The order, titled “ending the weaponization of the federal government,” began with a list of accusations against the Biden administration for what Trump asserted was “unprecedented, third-world weaponization of prosecutorial power.”

It singled out Capitol riot cases, asserting that the Justice Department “ruthlessly prosecuted more than 1,500 individuals.”

In his pardon proclamation for nearly all of those defendants, including those convicted of assaulting police, Trump called the investigation “a grave national injustice against the American people.” That language was cited by acting deputy attorney general Emil Bove last week when he ordered subordinates to fire recently hired Jan. 6 prosecutors still in their probationary periods.

Justice Department officials have told the FBI that bureau employees on the list of Jan. 6 investigators could also be subject to personnel actions, although Bove appeared to temper that possibility in a memo Wednesday.

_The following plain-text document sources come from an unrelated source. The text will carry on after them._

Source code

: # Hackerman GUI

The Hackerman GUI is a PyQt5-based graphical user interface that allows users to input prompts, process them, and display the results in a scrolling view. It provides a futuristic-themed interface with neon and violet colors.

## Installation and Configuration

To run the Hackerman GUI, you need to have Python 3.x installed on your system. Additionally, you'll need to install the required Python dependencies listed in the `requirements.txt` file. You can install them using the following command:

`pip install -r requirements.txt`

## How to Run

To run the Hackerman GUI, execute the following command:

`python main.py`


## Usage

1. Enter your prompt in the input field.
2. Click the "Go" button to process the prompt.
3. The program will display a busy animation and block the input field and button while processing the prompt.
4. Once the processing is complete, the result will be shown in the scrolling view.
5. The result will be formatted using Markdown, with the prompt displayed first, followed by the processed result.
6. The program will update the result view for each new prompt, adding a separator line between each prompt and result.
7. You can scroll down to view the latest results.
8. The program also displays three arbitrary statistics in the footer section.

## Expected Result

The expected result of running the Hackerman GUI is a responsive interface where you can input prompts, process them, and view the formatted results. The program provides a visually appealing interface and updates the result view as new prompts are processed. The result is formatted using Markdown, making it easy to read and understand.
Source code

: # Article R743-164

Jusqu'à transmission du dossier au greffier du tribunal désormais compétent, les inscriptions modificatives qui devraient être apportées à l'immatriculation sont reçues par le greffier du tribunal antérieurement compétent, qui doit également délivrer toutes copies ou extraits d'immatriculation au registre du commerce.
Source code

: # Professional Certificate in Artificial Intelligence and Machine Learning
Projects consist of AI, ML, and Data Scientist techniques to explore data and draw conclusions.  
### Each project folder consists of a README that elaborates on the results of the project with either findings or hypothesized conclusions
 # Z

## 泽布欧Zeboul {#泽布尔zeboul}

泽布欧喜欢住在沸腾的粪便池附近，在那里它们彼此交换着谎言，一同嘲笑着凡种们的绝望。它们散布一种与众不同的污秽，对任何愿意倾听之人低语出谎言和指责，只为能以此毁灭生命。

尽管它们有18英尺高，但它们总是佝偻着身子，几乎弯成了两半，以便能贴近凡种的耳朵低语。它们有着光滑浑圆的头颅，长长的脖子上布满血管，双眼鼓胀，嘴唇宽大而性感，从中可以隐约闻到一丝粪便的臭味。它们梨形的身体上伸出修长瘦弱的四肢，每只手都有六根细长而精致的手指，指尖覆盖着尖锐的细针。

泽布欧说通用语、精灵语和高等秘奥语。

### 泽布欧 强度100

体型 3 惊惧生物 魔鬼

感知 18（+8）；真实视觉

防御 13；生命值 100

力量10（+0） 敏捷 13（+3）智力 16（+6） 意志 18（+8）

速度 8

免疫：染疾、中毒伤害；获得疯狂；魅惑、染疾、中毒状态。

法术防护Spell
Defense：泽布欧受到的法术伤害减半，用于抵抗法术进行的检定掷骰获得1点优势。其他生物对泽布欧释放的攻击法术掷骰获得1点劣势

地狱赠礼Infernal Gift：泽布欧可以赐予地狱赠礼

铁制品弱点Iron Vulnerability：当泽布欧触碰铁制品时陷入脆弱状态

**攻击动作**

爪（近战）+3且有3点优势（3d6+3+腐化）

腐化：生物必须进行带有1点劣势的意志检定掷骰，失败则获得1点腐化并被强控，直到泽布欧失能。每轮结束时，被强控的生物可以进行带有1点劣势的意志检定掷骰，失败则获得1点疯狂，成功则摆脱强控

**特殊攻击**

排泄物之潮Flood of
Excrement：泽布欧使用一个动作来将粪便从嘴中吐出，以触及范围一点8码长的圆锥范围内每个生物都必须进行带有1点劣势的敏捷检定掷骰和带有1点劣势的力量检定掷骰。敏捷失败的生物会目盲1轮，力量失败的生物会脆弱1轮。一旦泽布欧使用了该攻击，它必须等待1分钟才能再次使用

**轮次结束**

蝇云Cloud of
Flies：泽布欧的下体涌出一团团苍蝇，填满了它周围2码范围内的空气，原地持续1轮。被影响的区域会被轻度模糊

“No FBI employee who simply followed orders and carried out their duties in an ethical manner with respect to January 6 investigations is at risk of termination or other penalties,” Bove wrote to acting FBI director Brian Driscoll. “The only individuals who should be concerned about the process … are those who acted with corrupt or partisan intent, who blatantly defied orders from Department leadership, or who exercised discretion in weaponizing the FBI.”

In their lawsuits, though, the agents said they’re not just worried about being fired. They have maintained that pardoned Jan. 6 rioters could seek revenge on those who helped secure their charges or convictions.

“This was an effort to target agents for retribution,” said Pamela M. Keith, an attorney at the Center for Employment Justice, which is representing one group of agents.

Even if the government says it was not, she added, “the executive order from Mr. Trump and his own words that he intends to exact vengeance and revenge from these agents for their investigations has to be taken into consideration for what happens here.”

Cobb – an appointee of President Joe Biden who has presided over several cases against Capitol riot defendants involving testimony from FBI agents – said she, too, had questions about the purpose of the Justice Department’s review.

“What’s this being used for?” she asked. “I want to know what the government plans to do with this information and what the government is investigating.”